タヌキ社長のいる会社が日本を明るくする? バカ映画の巨匠が描く真骨頂
不条理どうぶつシリーズ最新作! バカ映画の決定版『タヌキ社長』
バカ映画の巨匠・河崎実監督の不条理どうぶつシリーズ最新作がついに始動! 『いかレスラー』『コアラ課長』『かにゴールキーパー』『猫ラーメン大将』に続く第5弾、気になるタイトルは、このゆるさがたまらない『タヌキ社長』(5月20日公開)。かつての東宝映画のドル箱スター・森繁久彌の『社長』シリーズにオマージュを捧げた本作では、大手酒造会社社長・信楽矢木雄(着ぐるみタヌキ)を主人公に、会社で起こる様々な出来事や、社長とOL との淡い恋を、歌と笑いと宴会芸満載で描く。 ⇒【写真】初主演映画で美声を披露した町あかり ヒロイン・房子を演じるのは、これが映画初主演となるシンガーソングライターの町あかり。
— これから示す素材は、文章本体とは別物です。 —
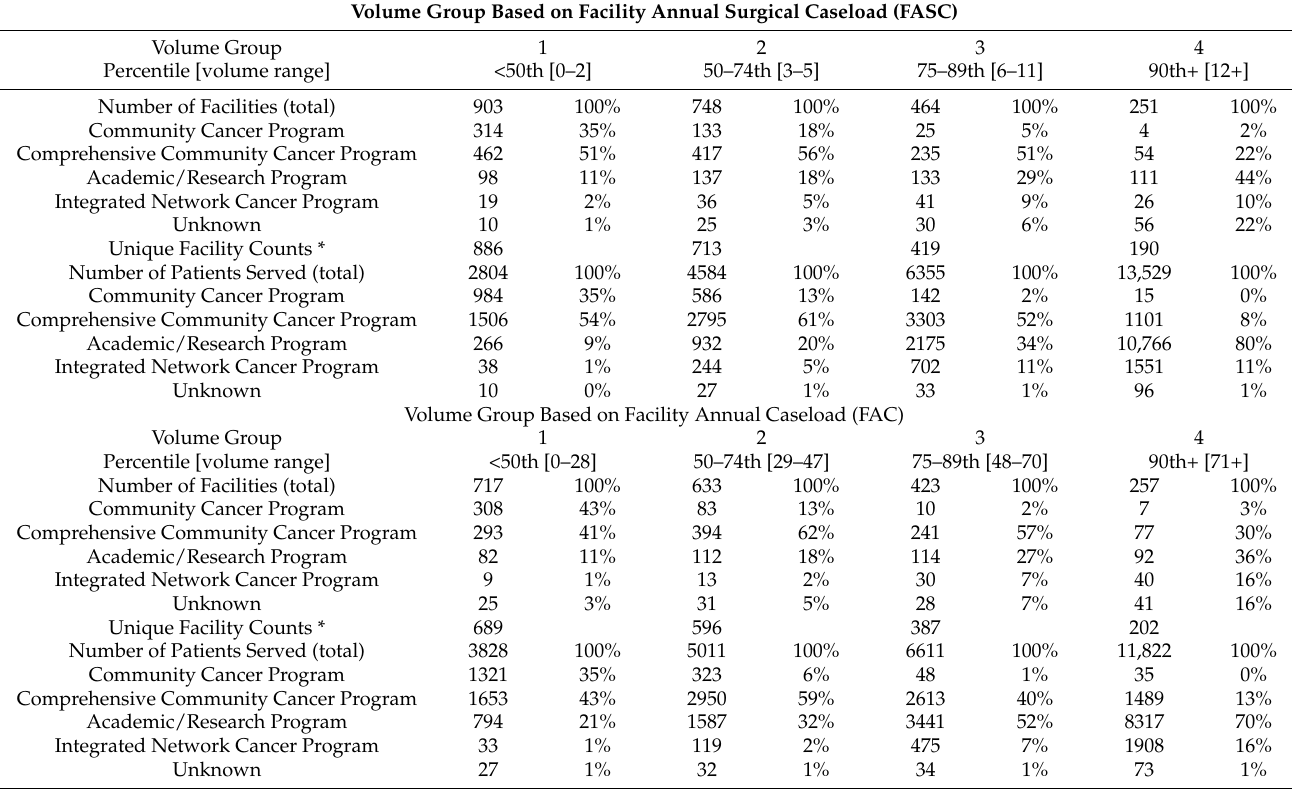
Table 2. Facility characteristics and distribution of radical cystectomies based on volume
自らを中二病ならぬ“永遠の小二病”と語る河崎監督のもと、昭和歌謡を愛する令和の歌姫・町はどんな新境地を拓くのか? 「言わせてはいけないことを言わせてしまった!」(河崎監督)、「なんか面白くなっちゃって、ぎゃはは!」(町)…予想以上に馬が合う名コンビに本作の魅力を語ってもらった。
何かと暗い世の中、とにかく笑ってほしかった
――本作は、2008年の『猫ラーメン大将』以来の不条理どうぶつシリーズということですが、なぜ今、『タヌキ社長』だったんですか? 河崎:新型コロナウイルスによる緊急事態宣言が出た時、もう何もやることがなくなっちゃって、どうしようかなと思っていたら、町さんの方から「何か企画ないですか?」と打診があったんですね。とにかく世の中真っ暗だったし、来年もどうなるかもわからなかったので、「何も考えず、平和で笑える作品を作ろう!」ということで、クラウドファンディングを利用して製作資金を集めることにしました。その時、ふと頭に浮かんだのが森繁さんの『社長』シリーズだったんです。 ――まさに『社長』シリーズへのオマージュ満載でしたが、いつかやりたいと心のどこかで思っていたんですね? 河崎:そうなんですよ。クレージーキャッツ、『若大将』シリーズ、『社長』シリーズは僕にとって特別な存在ですからね。ただ、『社長』シリーズを普通にやっても面白くないので、今、日本の伝統工芸として注目を浴びている信楽焼のタヌキを主役にしようと。心の優しい社長なんですが、なぜかタマキン丸出しという(笑)。着ぐるみとはいえ、完全にコンプライアンス無視してますけどね。 ――確かに“出てます”が、愛すべきキャラクターですよね(笑)。コロナ禍で、資金も限られているので、撮影は大変だったのでは? 河崎:今回は、いつにも増してお金がないので1日半で撮影したんです。綿密にスケジュールを組んで、現場に入ったら、とにかく迷いなく撮るだけ。9時から昼までに会社のシーンを全て撮って、そのあとライブシーンを撮って、夜は料亭…という具合に、ほぼ香盤表(スケジュール表の一種)通りに進め、徹夜もありませんでした。 町:本当に凄いんですよ! もうあんな早わざは河崎監督にしかできないです。サクサクサクっと、とにかくお見事でした。